La mayoría de los actores locales, pequeños ahorristas, turistas, todos miran la debilidad del mercado cambiario en un único intento por defender sus ahorros, o sus reservas, o su liquidez diaria. Estos actores ven que con la instrumentación de un cepo cambiario incluido, muy a pesar de él, el registro anualizado de la moneda local cierra un ciclo devaluatorio no menor del 30%. Perciben que ello irá en incremento por efecto de la pérdida de reservas que respaldan su propia moneda y en cierto modo disparan el espiral inflacionario. Ven una inflación clavada en el 25% y de siete años para atrás con una inflación interanual consecutiva de registros mayores al 20% de promedio simple.

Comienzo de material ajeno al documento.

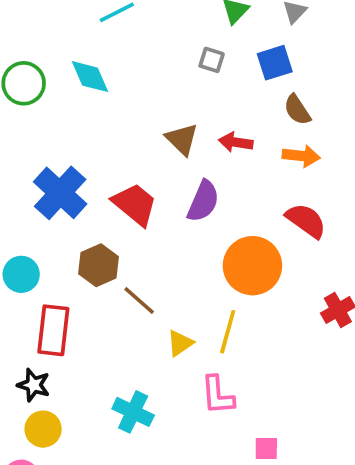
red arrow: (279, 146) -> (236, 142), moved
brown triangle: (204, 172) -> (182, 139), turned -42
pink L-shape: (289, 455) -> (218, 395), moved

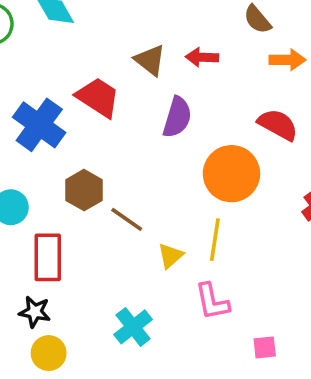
orange arrow: (301, 156) -> (287, 60), moved
red trapezoid: (135, 204) -> (98, 97), moved
cyan cross: (133, 412) -> (133, 327), turned 33

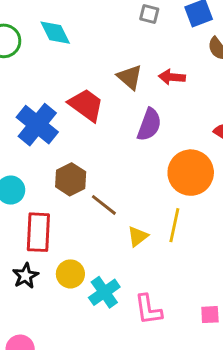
pink L-shape: (212, 302) -> (148, 309), moved
black star: (35, 312) -> (25, 276), turned 30
yellow circle: (49, 353) -> (70, 274), moved

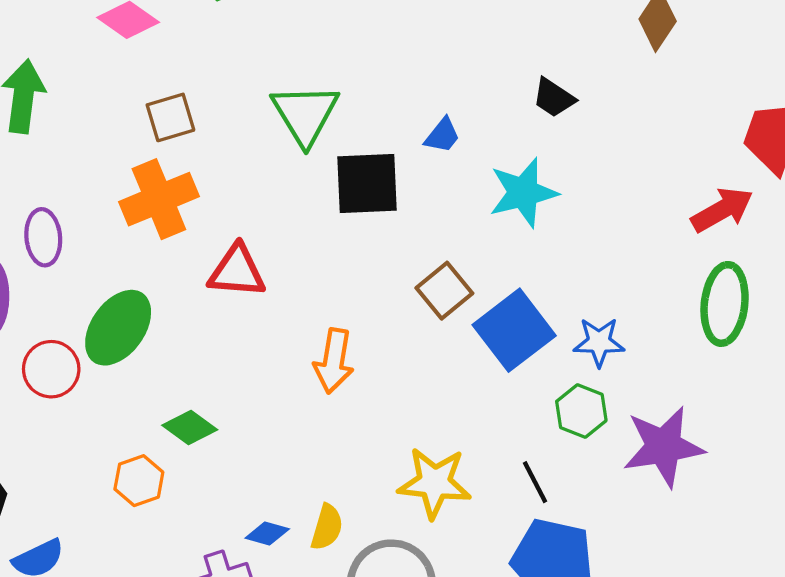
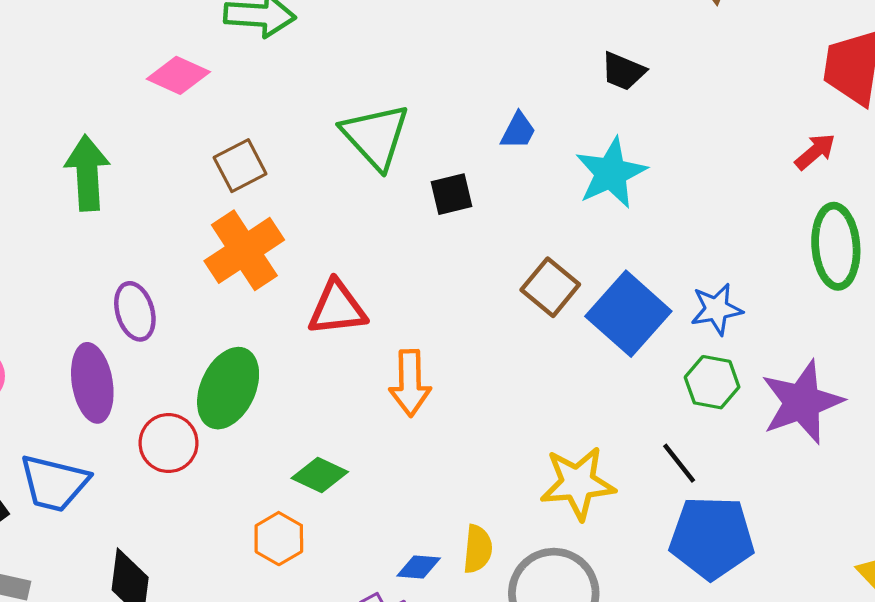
black square: (367, 184) -> (451, 194), size x0.6
red arrow: (722, 210) -> (815, 152), size x0.7
orange arrow: (334, 361) -> (410, 383), moved

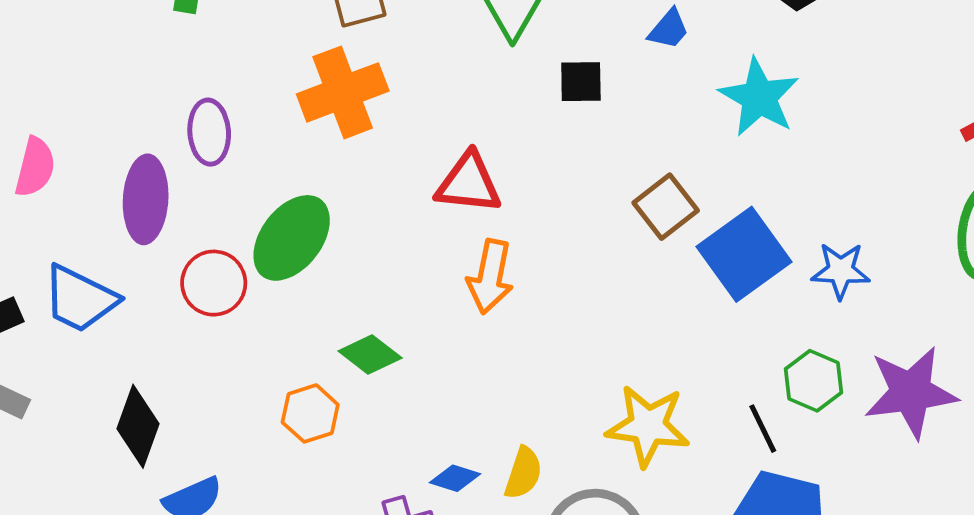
cyan star: (611, 173) -> (759, 97), turned -30
red triangle: (337, 308) -> (469, 183), moved
green hexagon: (712, 382) -> (813, 381), moved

Para aquellos actores sociales que se ubican en el campo de las oportunidades perdidas, todo parece confluir en una compleja ingeniería que los hace dependientes de una realidad en la cuerda floja.

Para aquellos que perciben a las oportunidades como plenamente aprovechadas, todo parece confluir en la compleja ingeniería donde la eliminación de subsidios y el blanqueo del tipo de cambio es sinónimo de aumento de la pobreza y desempleo. 

Ni para unos ni otros; los patrones económicos post – electorales son intrascendentes.


¿Qué le será común a los unos y a los otros?

Quizás la recuperación del comando y advertir señales de corrección.